▶ _PROBLEM_: Exactly retype the lines below from the one containing "Figure 4. Weighing" through the end of the listing. Leave pictures out.

---*---

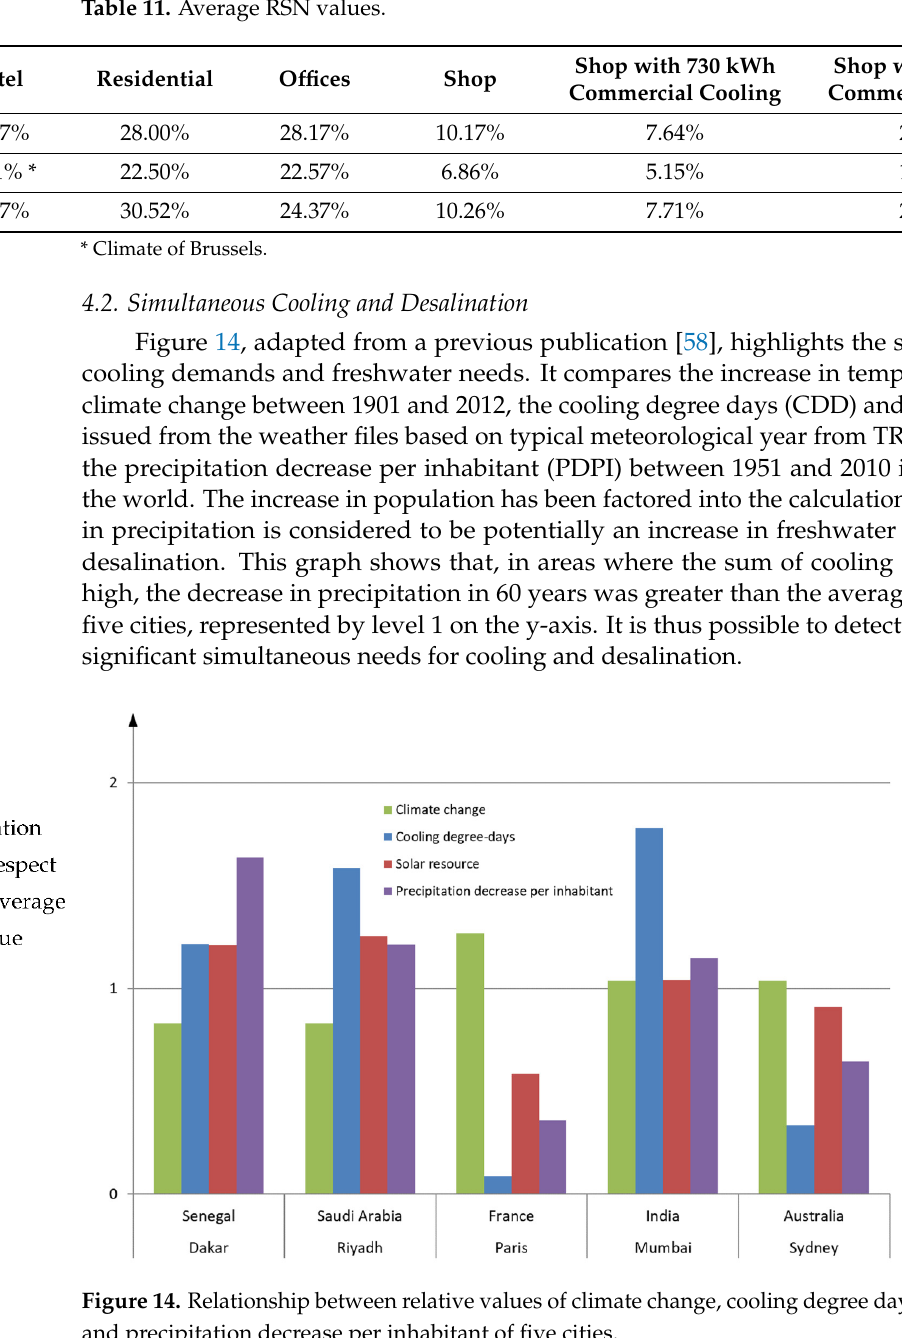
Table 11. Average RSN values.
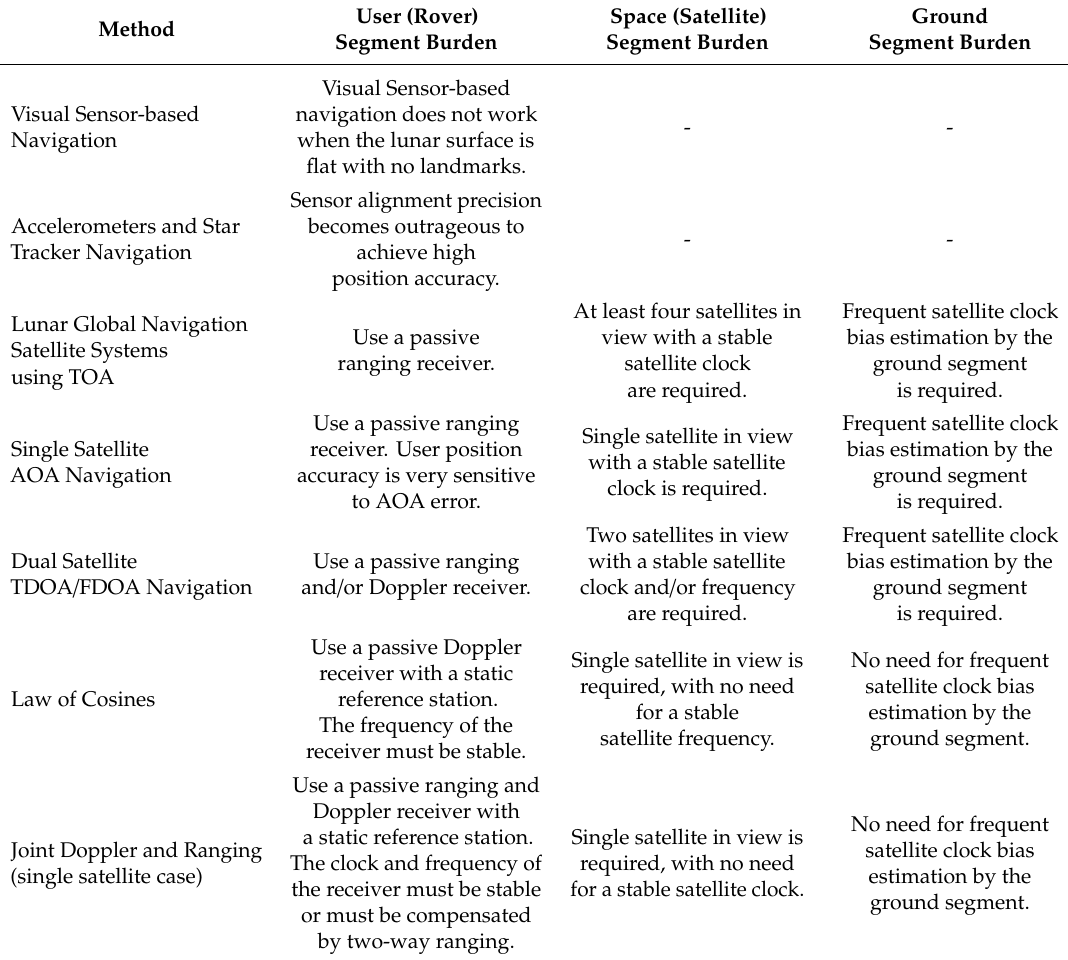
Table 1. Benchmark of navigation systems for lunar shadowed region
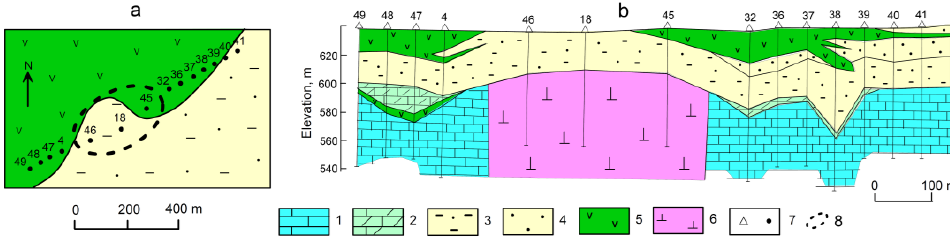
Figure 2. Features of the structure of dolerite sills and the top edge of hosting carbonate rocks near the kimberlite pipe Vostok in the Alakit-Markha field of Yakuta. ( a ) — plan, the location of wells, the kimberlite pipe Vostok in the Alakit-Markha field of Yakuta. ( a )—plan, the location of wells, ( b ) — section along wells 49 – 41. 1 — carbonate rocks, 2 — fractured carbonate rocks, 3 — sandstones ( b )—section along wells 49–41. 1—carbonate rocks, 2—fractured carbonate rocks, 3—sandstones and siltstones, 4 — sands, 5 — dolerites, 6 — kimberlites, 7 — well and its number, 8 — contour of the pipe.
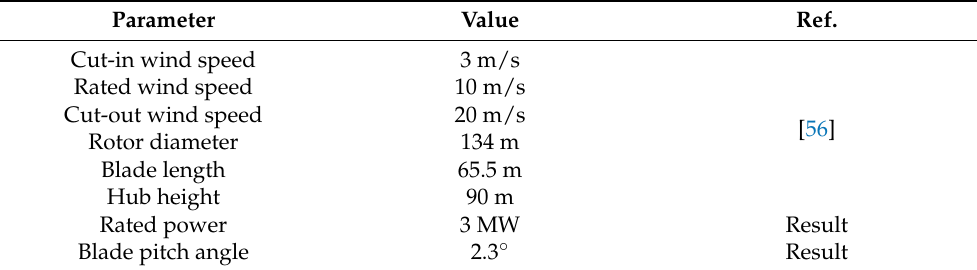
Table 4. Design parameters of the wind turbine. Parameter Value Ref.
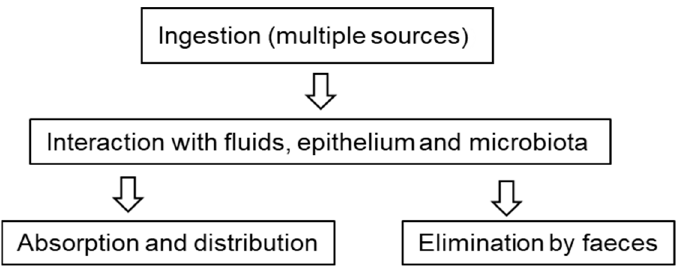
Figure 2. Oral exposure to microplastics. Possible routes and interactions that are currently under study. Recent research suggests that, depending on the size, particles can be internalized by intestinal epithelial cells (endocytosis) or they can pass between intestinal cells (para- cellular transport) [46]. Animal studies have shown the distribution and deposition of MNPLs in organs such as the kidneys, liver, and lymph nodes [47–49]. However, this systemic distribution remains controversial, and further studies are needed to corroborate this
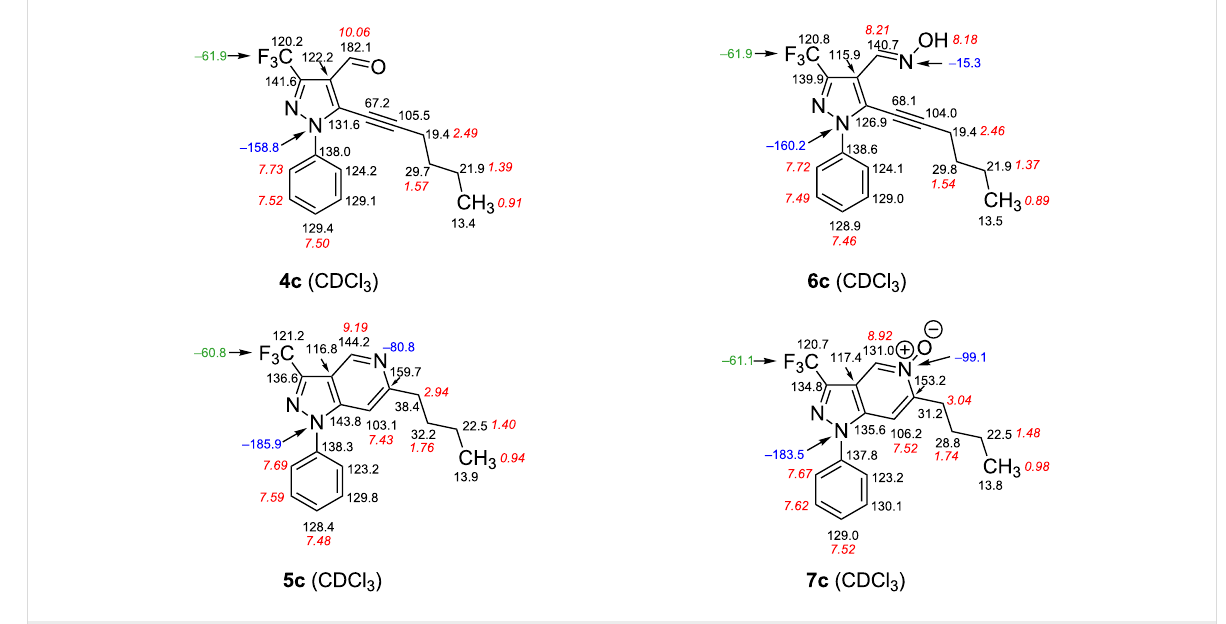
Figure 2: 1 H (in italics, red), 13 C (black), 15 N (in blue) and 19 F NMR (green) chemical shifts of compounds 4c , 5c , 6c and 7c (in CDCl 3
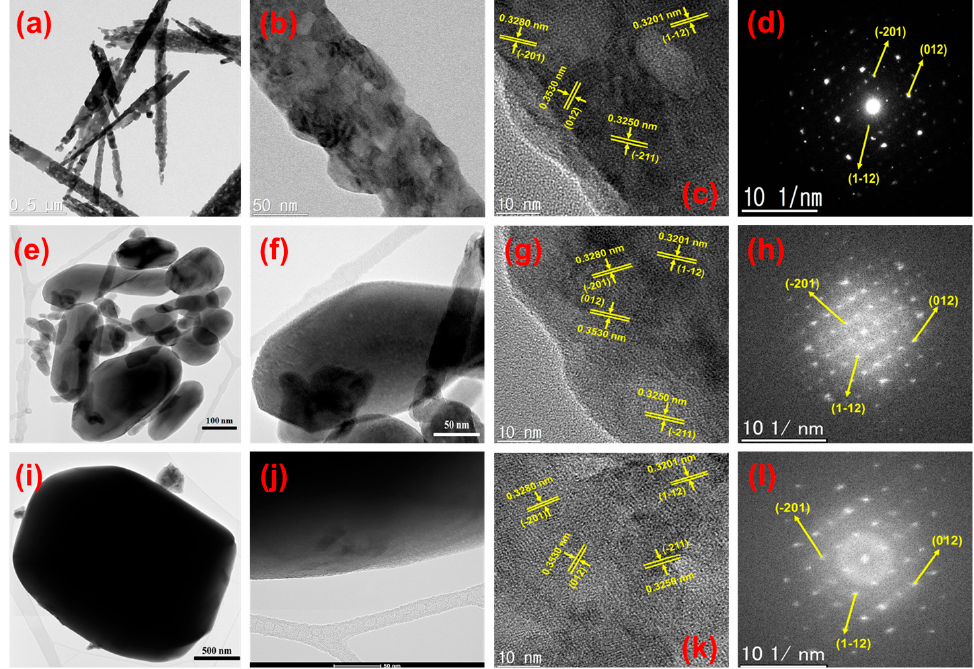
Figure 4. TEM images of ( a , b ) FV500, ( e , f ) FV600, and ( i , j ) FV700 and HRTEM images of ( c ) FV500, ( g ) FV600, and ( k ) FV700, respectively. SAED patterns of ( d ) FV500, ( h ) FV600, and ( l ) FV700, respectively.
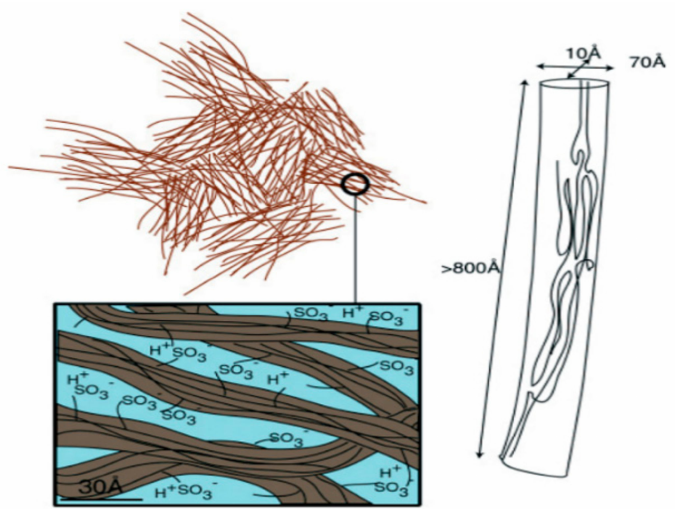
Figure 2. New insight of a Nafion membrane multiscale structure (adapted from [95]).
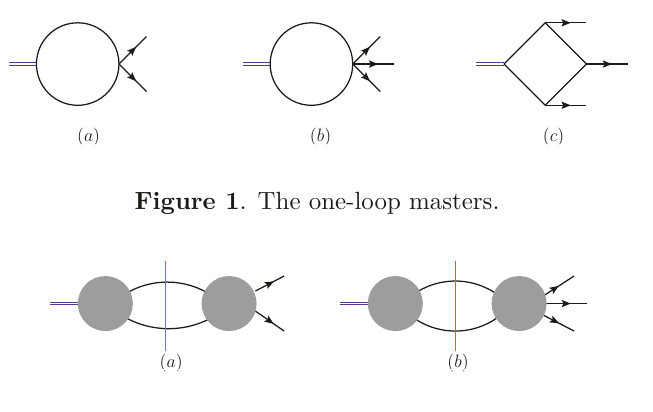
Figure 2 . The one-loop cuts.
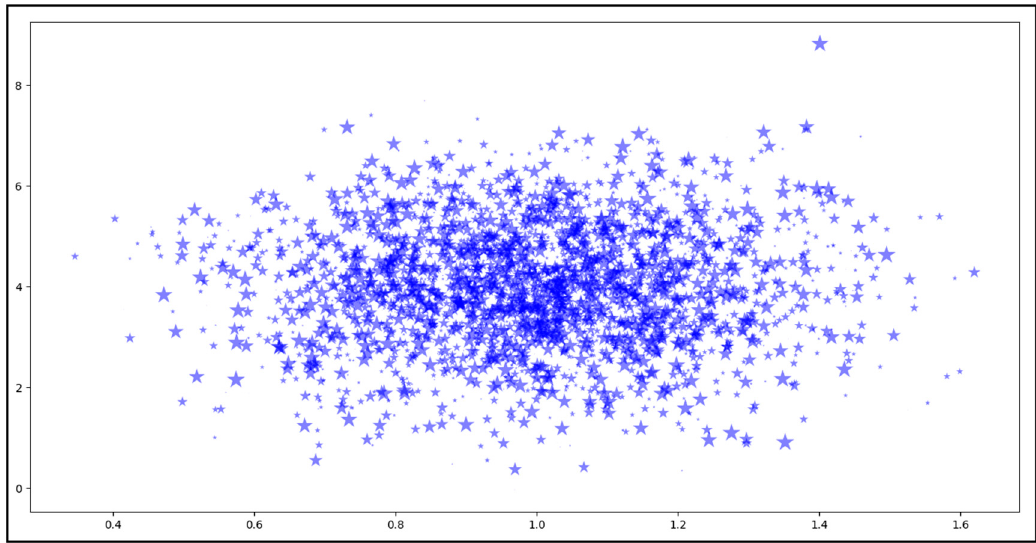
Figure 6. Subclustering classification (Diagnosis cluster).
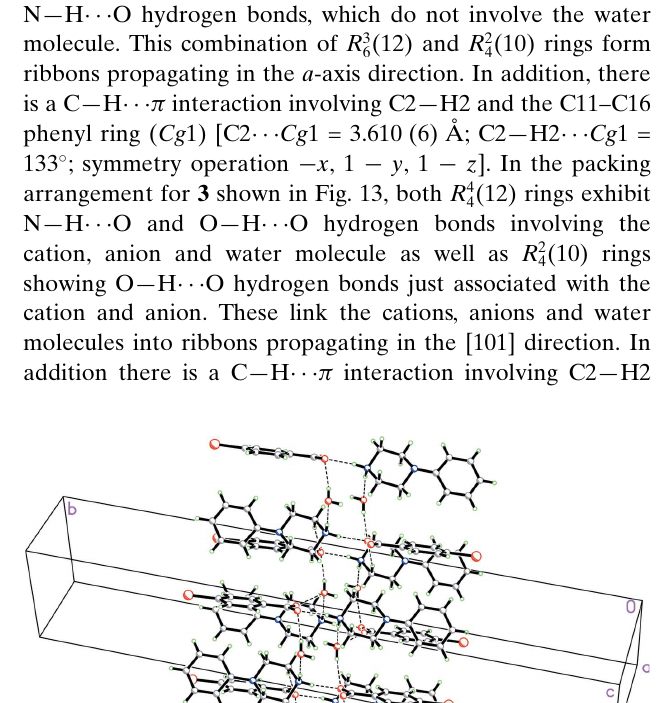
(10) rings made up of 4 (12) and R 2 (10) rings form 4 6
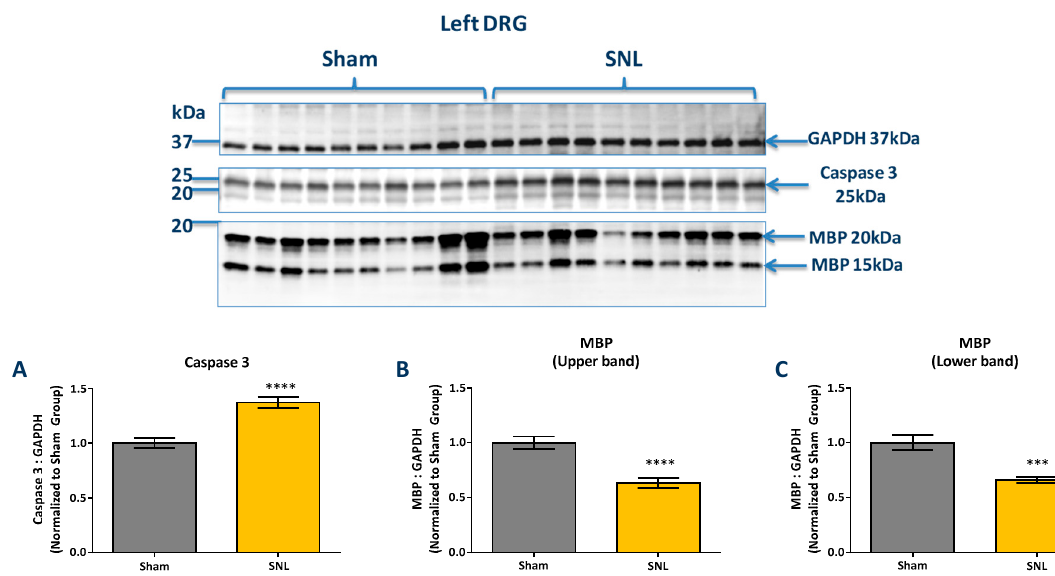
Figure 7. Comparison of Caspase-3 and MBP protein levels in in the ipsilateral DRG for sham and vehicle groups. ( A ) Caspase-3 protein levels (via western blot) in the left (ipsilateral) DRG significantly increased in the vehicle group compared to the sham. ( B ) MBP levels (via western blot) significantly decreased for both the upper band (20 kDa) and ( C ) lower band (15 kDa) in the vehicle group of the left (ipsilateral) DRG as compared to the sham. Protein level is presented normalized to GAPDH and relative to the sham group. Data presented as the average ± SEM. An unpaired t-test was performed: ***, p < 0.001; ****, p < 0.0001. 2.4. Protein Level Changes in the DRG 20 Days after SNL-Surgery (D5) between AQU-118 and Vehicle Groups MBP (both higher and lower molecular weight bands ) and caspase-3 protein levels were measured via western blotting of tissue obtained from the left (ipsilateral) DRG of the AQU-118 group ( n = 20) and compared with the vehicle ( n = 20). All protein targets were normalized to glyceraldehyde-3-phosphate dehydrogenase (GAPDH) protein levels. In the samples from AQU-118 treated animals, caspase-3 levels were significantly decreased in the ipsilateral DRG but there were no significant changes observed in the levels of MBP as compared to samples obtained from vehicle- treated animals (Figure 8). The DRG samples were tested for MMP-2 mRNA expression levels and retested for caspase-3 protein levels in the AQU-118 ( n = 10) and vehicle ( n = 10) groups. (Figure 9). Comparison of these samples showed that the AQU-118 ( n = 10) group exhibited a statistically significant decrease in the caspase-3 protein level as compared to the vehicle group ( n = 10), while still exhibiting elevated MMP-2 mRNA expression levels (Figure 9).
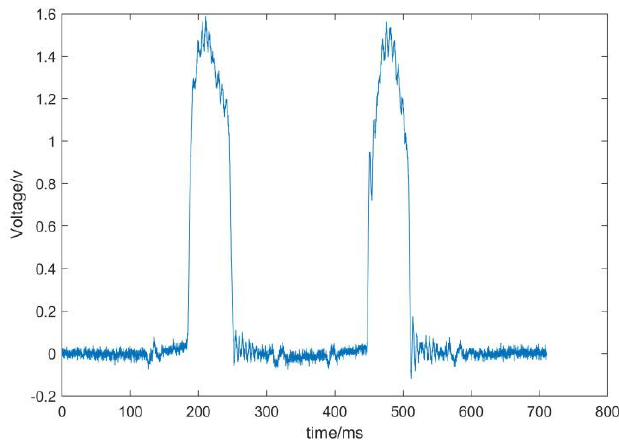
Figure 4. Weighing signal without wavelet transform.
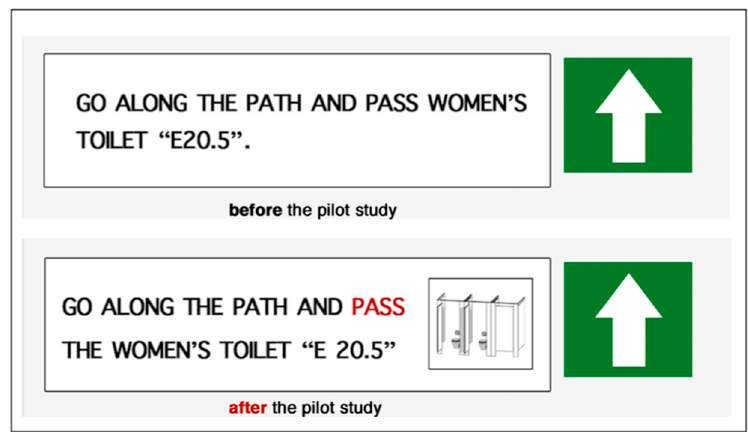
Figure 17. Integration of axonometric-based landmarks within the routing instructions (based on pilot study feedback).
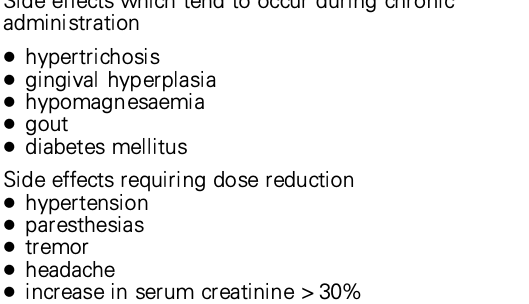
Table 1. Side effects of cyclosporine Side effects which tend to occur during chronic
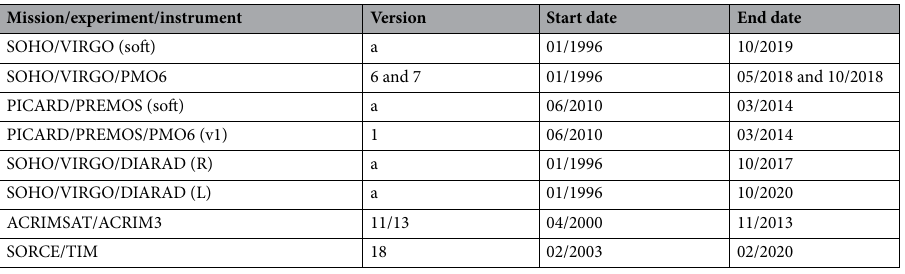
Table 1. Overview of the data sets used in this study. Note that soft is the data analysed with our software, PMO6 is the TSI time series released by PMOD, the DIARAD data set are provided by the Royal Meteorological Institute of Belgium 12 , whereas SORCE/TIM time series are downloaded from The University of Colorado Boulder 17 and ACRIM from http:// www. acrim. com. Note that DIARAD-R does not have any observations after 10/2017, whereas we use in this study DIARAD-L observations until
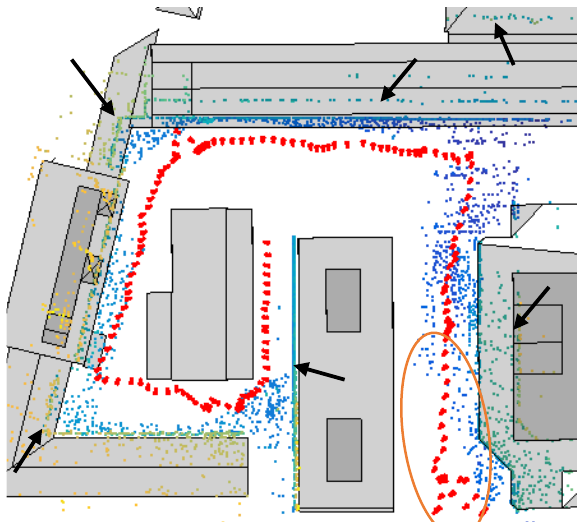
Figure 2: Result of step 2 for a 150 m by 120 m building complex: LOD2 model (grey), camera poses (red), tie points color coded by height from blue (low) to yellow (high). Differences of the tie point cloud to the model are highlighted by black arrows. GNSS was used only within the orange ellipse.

---*---

▶ _ANSWER BOX_:
Figure 4. Weighing signal without wavelet transform.
Figure 17. Integration of axonometric-based landmarks within the routing instructions (based on pilot study feedback).
Table 1. Side effects of cyclosporine Side effects which tend to occur during chronic
Table 1. Overview of the data sets used in this study. Note that soft is the data analysed with our software, PMO6 is the TSI time series released by PMOD, the DIARAD data set are provided by the Royal Meteorological Institute of Belgium 12 , whereas SORCE/TIM time series are downloaded from The University of Colorado Boulder 17 and ACRIM from http:// www. acrim. com. Note that DIARAD-R does not have any observations after 10/2017, whereas we use in this study DIARAD-L observations until
Figure 2: Result of step 2 for a 150 m by 120 m building complex: LOD2 model (grey), camera poses (red), tie points color coded by height from blue (low) to yellow (high). Differences of the tie point cloud to the model are highlighted by black arrows. GNSS was used only within the orange ellipse.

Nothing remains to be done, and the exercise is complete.